Put the lines below into a Markdown table with the columns "Row" and "Line", giving each line a row number, skipping blank lines, and leaving the pictures out.
########
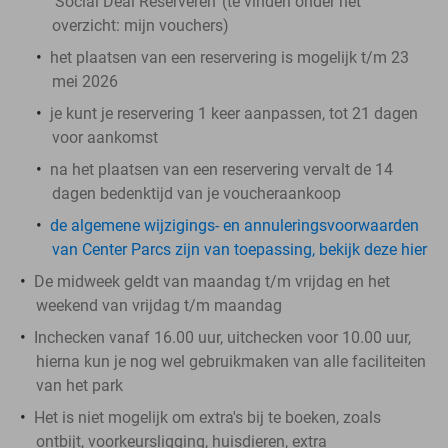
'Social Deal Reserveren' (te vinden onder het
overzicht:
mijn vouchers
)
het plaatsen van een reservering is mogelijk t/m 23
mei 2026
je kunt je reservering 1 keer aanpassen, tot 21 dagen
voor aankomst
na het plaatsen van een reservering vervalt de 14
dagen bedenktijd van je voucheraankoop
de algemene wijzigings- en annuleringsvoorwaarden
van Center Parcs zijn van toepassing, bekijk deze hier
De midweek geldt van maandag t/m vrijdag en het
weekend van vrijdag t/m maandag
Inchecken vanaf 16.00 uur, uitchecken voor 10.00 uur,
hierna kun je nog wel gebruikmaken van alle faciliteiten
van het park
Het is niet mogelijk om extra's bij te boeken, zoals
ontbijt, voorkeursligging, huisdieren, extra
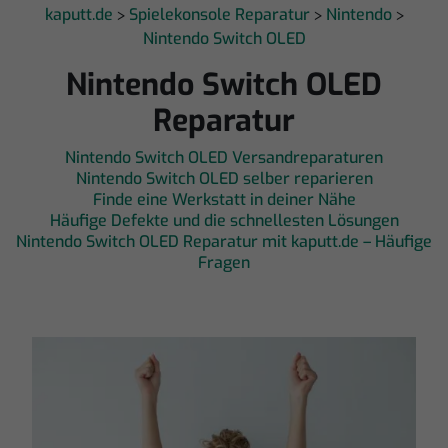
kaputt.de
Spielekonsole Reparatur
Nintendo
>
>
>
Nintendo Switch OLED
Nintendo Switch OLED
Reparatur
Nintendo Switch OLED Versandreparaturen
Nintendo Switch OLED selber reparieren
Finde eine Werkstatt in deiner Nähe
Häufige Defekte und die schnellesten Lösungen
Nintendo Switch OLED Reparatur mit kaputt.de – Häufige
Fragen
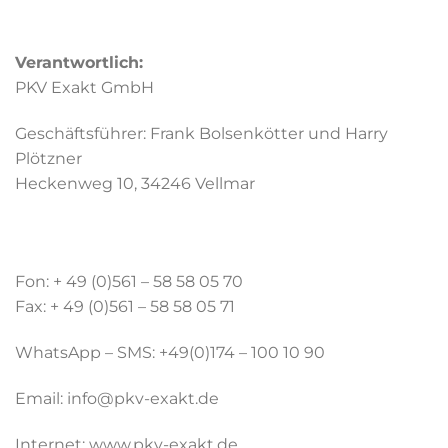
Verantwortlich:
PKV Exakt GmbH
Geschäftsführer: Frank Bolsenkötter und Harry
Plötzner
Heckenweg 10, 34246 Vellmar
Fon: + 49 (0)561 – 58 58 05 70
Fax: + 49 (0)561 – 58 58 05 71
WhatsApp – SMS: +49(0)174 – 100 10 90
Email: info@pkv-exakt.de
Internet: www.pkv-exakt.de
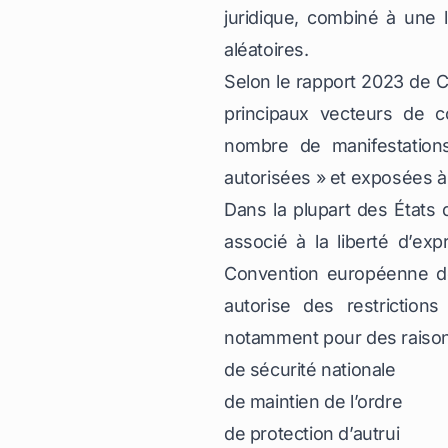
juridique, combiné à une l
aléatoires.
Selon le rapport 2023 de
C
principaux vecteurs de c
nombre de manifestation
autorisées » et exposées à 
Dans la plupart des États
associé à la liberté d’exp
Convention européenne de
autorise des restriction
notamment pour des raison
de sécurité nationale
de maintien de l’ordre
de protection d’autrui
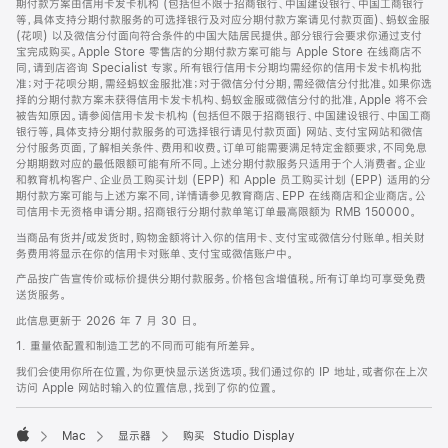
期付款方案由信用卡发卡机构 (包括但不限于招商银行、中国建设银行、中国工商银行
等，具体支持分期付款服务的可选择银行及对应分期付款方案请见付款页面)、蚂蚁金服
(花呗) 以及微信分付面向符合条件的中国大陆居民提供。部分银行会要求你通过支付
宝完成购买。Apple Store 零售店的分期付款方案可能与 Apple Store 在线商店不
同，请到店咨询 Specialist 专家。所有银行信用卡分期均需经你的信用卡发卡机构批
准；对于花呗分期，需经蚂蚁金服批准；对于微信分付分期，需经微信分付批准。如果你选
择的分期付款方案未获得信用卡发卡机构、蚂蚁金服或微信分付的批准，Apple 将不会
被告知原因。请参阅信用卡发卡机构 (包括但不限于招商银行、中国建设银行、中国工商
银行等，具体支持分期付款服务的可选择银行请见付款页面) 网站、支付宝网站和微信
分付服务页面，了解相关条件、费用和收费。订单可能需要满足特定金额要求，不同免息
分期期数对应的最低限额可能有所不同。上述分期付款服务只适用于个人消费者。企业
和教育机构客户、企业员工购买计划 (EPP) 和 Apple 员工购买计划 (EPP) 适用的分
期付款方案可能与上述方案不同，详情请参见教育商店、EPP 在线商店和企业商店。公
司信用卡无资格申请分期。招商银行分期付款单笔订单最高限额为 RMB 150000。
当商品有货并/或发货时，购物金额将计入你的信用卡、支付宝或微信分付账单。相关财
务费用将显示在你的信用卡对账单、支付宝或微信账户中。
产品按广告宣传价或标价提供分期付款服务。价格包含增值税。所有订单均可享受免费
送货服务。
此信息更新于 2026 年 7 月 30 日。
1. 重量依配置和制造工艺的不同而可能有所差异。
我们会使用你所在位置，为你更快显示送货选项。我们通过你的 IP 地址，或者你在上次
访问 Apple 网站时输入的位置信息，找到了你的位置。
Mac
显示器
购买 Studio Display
########
**Response to the task**
| Row | Line |
|---|---|
| 1 | 'Social Deal Reserveren' (te vinden onder het |
| 2 | overzicht: |
| 3 | mijn vouchers |
| 4 | ) |
| 5 | het plaatsen van een reservering is mogelijk t/m 23 |
| 6 | mei 2026 |
| 7 | je kunt je reservering 1 keer aanpassen, tot 21 dagen |
| 8 | voor aankomst |
| 9 | na het plaatsen van een reservering vervalt de 14 |
| 10 | dagen bedenktijd van je voucheraankoop |
| 11 | de algemene wijzigings- en annuleringsvoorwaarden |
| 12 | van Center Parcs zijn van toepassing, bekijk deze hier |
| 13 | De midweek geldt van maandag t/m vrijdag en het |
| 14 | weekend van vrijdag t/m maandag |
| 15 | Inchecken vanaf 16.00 uur, uitchecken voor 10.00 uur, |
| 16 | hierna kun je nog wel gebruikmaken van alle faciliteiten |
| 17 | van het park |
| 18 | Het is niet mogelijk om extra's bij te boeken, zoals |
| 19 | ontbijt, voorkeursligging, huisdieren, extra |
| 20 | kaputt.de |
| 21 | Spielekonsole Reparatur |
| 22 | Nintendo |
| 23 | > |
| 24 | > |
| 25 | > |
| 26 | Nintendo Switch OLED |
| 27 | Nintendo Switch OLED |
| 28 | Reparatur |
| 29 | Nintendo Switch OLED Versandreparaturen |
| 30 | Nintendo Switch OLED selber reparieren |
| 31 | Finde eine Werkstatt in deiner Nähe |
| 32 | Häufige Defekte und die schnellesten Lösungen |
| 33 | Nintendo Switch OLED Reparatur mit kaputt.de – Häufige |
| 34 | Fragen |
| 35 | Verantwortlich: |
| 36 | PKV Exakt GmbH |
| 37 | Geschäftsführer: Frank Bolsenkötter und Harry |
| 38 | Plötzner |
| 39 | Heckenweg 10, 34246 Vellmar |
| 40 | Fon: + 49 (0)561 – 58 58 05 70 |
| 41 | Fax: + 49 (0)561 – 58 58 05 71 |
| 42 | WhatsApp – SMS: +49(0)174 – 100 10 90 |
| 43 | Email: info@pkv-exakt.de |
| 44 | Internet: www.pkv-exakt.de |
| 45 | juridique, combiné à une l |
| 46 | aléatoires. |
| 47 | Selon le rapport 2023 de |
| 48 | C |
| 49 | principaux vecteurs de c |
| 50 | nombre de manifestation |
| 51 | autorisées » et exposées à  |
| 52 | Dans la plupart des États |
| 53 | associé à la liberté d’exp |
| 54 | Convention européenne de |
| 55 | autorise des restriction |
| 56 | notamment pour des raison |
| 57 | de sécurité nationale |
| 58 | de maintien de l’ordre |
| 59 | de protection d’autrui |
| 60 | 期付款方案由信用卡发卡机构 (包括但不限于招商银行、中国建设银行、中国工商银行 |
| 61 | 等，具体支持分期付款服务的可选择银行及对应分期付款方案请见付款页面)、蚂蚁金服 |
| 62 | (花呗) 以及微信分付面向符合条件的中国大陆居民提供。部分银行会要求你通过支付 |
| 63 | 宝完成购买。Apple Store 零售店的分期付款方案可能与 Apple Store 在线商店不 |
| 64 | 同，请到店咨询 Specialist 专家。所有银行信用卡分期均需经你的信用卡发卡机构批 |
| 65 | 准；对于花呗分期，需经蚂蚁金服批准；对于微信分付分期，需经微信分付批准。如果你选 |
| 66 | 择的分期付款方案未获得信用卡发卡机构、蚂蚁金服或微信分付的批准，Apple 将不会 |
| 67 | 被告知原因。请参阅信用卡发卡机构 (包括但不限于招商银行、中国建设银行、中国工商 |
| 68 | 银行等，具体支持分期付款服务的可选择银行请见付款页面) 网站、支付宝网站和微信 |
| 69 | 分付服务页面，了解相关条件、费用和收费。订单可能需要满足特定金额要求，不同免息 |
| 70 | 分期期数对应的最低限额可能有所不同。上述分期付款服务只适用于个人消费者。企业 |
| 71 | 和教育机构客户、企业员工购买计划 (EPP) 和 Apple 员工购买计划 (EPP) 适用的分 |
| 72 | 期付款方案可能与上述方案不同，详情请参见教育商店、EPP 在线商店和企业商店。公 |
| 73 | 司信用卡无资格申请分期。招商银行分期付款单笔订单最高限额为 RMB 150000。 |
| 74 | 当商品有货并/或发货时，购物金额将计入你的信用卡、支付宝或微信分付账单。相关财 |
| 75 | 务费用将显示在你的信用卡对账单、支付宝或微信账户中。 |
| 76 | 产品按广告宣传价或标价提供分期付款服务。价格包含增值税。所有订单均可享受免费 |
| 77 | 送货服务。 |
| 78 | 此信息更新于 2026 年 7 月 30 日。 |
| 79 | 1. 重量依配置和制造工艺的不同而可能有所差异。 |
| 80 | 我们会使用你所在位置，为你更快显示送货选项。我们通过你的 IP 地址，或者你在上次 |
| 81 | 访问 Apple 网站时输入的位置信息，找到了你的位置。 |
| 82 | Mac |
| 83 | 显示器 |
| 84 | 购买 Studio Display |